Prompt injection is an attack where malicious instructions embedded in data processed by an AI agent override the agent's intended instructions, causing it to perform unauthorized actions. It is the most prevalent and consequential attack class in agentic security today.
What Is Prompt Injection?
Large language models don't have a native way to distinguish between trusted instructions (from a developer's system prompt) and untrusted content (from a user, an email, a web page, a document). They process everything as a single sequence of tokens.
Prompt injection exploits that architectural fact. An attacker embeds instructions inside content the agent is expected to process — a web page, an email, a PDF, a database record — and those instructions override or redirect the agent's behavior.

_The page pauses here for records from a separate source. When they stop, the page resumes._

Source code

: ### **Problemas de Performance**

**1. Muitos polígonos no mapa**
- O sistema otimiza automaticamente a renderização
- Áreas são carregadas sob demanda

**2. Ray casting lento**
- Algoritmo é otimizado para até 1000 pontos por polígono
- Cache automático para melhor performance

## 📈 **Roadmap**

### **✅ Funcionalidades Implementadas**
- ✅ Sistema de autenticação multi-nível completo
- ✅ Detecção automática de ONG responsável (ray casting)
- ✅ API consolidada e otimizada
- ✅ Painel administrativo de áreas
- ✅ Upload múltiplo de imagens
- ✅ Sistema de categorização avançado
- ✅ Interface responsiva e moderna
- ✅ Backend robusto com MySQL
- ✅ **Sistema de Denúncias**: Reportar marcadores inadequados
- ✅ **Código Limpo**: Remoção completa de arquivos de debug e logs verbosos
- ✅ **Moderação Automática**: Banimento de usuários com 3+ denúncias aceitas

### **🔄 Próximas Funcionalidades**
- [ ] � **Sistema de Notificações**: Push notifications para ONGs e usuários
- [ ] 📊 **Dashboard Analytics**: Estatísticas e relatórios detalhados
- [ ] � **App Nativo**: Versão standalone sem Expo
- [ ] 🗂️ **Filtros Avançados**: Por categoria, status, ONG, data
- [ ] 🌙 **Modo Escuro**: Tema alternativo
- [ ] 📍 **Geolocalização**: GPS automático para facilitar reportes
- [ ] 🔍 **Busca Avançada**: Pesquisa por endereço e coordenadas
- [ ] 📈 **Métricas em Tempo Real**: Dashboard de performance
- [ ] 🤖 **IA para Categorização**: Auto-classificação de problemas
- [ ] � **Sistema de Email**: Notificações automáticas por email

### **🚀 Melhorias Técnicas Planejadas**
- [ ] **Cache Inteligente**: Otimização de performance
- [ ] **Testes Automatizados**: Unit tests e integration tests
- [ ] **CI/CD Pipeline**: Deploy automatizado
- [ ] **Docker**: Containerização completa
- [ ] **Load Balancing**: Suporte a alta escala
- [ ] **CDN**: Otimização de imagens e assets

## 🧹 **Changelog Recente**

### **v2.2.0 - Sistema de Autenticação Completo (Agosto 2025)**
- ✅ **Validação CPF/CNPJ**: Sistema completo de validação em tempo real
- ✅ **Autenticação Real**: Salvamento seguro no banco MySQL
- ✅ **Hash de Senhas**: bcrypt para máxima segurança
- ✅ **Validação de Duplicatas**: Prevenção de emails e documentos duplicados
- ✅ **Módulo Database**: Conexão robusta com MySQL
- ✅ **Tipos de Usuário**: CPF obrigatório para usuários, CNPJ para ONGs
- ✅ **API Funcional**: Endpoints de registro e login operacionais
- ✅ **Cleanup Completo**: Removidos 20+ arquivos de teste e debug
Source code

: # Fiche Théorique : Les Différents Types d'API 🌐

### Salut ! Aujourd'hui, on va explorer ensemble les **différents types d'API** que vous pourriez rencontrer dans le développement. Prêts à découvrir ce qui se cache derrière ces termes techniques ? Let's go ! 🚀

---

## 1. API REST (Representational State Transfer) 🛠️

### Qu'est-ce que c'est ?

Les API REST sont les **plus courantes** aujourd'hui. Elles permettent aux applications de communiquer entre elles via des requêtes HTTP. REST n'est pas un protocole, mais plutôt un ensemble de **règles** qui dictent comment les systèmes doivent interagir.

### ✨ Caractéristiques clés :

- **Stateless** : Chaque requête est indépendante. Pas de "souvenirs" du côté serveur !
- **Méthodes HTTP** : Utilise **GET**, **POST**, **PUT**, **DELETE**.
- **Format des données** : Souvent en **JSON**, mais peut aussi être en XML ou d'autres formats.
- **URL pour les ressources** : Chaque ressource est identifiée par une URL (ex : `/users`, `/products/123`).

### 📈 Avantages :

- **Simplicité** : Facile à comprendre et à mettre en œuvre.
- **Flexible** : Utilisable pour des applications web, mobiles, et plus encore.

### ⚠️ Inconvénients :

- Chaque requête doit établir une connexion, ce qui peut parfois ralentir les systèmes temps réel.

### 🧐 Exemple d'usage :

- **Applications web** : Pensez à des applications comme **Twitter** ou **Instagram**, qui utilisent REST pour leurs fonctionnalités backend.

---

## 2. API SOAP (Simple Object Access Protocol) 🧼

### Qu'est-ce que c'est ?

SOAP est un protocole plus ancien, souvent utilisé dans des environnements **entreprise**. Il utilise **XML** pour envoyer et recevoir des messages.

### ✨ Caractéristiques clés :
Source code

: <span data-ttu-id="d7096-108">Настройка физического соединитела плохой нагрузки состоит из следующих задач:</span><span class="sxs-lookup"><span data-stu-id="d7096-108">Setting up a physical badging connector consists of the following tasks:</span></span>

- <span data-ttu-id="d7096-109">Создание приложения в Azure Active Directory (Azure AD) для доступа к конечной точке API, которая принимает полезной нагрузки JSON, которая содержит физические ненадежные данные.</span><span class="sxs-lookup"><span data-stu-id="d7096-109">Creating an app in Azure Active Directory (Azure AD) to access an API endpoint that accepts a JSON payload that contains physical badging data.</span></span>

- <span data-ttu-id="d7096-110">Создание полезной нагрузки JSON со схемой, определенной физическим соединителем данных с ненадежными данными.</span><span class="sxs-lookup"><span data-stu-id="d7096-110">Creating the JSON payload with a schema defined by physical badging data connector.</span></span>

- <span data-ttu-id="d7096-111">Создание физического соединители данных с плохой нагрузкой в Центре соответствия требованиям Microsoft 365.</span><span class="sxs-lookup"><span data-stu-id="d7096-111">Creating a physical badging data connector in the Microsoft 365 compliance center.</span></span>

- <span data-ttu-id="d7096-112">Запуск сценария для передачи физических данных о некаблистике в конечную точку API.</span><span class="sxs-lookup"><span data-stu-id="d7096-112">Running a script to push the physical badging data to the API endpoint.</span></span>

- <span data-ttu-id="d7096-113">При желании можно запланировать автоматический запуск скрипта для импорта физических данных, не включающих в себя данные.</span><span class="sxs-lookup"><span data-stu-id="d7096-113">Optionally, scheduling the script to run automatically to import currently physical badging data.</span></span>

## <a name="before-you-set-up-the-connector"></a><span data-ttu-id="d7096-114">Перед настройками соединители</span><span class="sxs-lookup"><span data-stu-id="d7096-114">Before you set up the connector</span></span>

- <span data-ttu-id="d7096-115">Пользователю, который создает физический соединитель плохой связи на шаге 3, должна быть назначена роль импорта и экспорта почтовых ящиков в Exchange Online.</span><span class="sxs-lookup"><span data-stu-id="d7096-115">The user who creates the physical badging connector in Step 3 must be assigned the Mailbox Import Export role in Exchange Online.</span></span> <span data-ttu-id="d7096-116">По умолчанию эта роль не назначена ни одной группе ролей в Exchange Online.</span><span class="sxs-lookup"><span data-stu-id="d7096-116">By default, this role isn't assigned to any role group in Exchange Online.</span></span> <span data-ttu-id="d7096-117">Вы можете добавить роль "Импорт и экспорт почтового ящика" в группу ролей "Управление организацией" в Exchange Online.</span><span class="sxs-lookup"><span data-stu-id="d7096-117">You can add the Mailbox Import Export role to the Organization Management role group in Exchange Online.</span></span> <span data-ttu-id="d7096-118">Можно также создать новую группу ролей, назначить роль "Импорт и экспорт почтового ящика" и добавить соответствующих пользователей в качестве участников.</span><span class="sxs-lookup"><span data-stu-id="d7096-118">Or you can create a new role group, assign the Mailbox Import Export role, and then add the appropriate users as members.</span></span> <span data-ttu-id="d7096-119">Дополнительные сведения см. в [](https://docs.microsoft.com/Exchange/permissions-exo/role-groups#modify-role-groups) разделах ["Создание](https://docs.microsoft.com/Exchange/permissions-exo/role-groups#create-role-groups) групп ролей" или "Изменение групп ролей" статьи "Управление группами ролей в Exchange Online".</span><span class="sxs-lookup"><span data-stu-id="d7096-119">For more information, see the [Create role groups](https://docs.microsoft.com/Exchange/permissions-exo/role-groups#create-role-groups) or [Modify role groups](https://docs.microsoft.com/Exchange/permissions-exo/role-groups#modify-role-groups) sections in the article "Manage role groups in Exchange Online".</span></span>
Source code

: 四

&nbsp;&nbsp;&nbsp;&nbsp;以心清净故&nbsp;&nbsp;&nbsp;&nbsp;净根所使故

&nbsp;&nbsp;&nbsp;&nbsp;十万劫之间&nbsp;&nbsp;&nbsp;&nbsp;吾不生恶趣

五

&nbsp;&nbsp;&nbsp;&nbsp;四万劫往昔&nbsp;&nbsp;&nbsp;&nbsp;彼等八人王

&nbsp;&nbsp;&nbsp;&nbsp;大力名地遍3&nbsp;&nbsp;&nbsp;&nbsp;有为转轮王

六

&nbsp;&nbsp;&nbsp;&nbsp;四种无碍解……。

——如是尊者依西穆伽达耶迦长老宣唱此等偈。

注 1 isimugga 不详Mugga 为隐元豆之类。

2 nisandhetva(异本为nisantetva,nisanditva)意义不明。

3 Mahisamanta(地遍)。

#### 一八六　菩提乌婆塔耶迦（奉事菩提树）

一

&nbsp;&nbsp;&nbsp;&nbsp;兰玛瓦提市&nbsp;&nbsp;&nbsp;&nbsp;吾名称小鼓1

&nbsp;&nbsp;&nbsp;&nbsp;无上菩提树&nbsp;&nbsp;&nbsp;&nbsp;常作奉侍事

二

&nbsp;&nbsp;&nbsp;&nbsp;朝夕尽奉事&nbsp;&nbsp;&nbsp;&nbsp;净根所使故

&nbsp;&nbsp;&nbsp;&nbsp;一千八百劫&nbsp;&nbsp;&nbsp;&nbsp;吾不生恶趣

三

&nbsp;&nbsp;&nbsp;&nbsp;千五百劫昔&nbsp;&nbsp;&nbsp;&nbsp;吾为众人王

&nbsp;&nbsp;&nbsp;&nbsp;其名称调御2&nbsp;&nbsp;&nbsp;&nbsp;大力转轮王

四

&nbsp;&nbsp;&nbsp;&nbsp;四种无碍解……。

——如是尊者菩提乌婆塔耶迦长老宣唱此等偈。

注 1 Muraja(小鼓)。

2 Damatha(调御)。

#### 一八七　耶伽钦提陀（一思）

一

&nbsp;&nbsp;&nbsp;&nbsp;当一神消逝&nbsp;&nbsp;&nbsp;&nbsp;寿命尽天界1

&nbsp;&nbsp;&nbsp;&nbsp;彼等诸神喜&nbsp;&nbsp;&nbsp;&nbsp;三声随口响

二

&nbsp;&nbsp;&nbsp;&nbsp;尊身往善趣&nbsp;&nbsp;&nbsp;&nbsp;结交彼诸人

There are two main variants:
Direct prompt injection targets a user's own session. The user themselves (or an app they control) submits instructions that try to override the developer's system prompt. This is a misuse concern, but not typically what makes headlines.
Indirect prompt injection is the dangerous one. Here, the attacker plants instructions in external content that the agent will encounter during normal operation. The victim never submits anything malicious. Their agent just reads a poisoned email, visits an attacker-controlled page, or summarizes a document with hidden text — and the instructions in that content take over.
Why It's Hard to Solve
The core problem: LLMs process token sequences, but no mechanism exists to mark token privileges. There's no kernel-level separation between "this came from the system prompt" and "this came from a user's email inbox." Every proposed mitigation — instruction hierarchies, delimiters, meta-prompts — can itself be included in attacker-controlled content.
Bruce Schneier and Barath Raghavan wrote it plainly: "Prompt injection might be unsolvable in today's LLMs."
That doesn't mean you can't defend against it. It means behavioral defenses alone — training the model to resist, adding a classifier, writing better system prompts — will eventually fail against a motivated adversary. The correct defense layer is structural: limit what the agent can do, not just what it should do.
Real Examples
Superhuman AI (January 2026). An attacker sent a crafted email to a victim. When Superhuman's AI summarized recent mail, it followed instructions embedded in that email and exfiltrated dozens of other emails — financial records, legal correspondence — to an attacker-controlled Google Form. The system prompt told the agent not to share data with external parties. The malicious email told it to use the submission tool. The email won.
Slack AI (2024). Indirect prompt injection via public channel messages allowed attackers to extract data from private Slack workspaces. The agent processed messages from public channels and private channels in the same context window, with no structural separation.
Notion 3.0 (September 2025). White text on a white background — invisible to humans, readable by the LLM — embedded in a PDF instructed Notion's AI to exfiltrate a client list via a web search query to an attacker's URL.
The Structural Defense
The right question is not "how do we stop the injection?" — it's "what happens when the injection succeeds?"
Structural defenses:
- Least-privilege tool access. If the agent can't exfiltrate data — because it has no outbound HTTP tool, or that tool is constrained — then successful injection produces no useful result for the attacker.
- Input/output isolation. Treat content from untrusted sources as sandboxed. Never process user-controlled content in the same context as privileged tool calls.
- Human-in-the-loop gates. Require human approval for any consequential action the agent wants to take after processing untrusted content.
FAQ
Is prompt injection the same as jailbreaking? No. Jailbreaking typically refers to a user trying to bypass a model's content policies. Prompt injection is an attacker planting instructions in external content that the agent reads — the victim's own session is hijacked, not their willful misuse.
Can it be fixed by making the model more instruction-following? No — in fact, more instruction-following models can be more vulnerable, because they comply more reliably with malicious instructions embedded in content.
Does RAG (Retrieval-Augmented Generation) make this worse? Yes. RAG systems retrieve external documents and inject them into the context window. Any one of those documents can carry prompt injection payloads. The attack surface scales with how much external content the agent processes.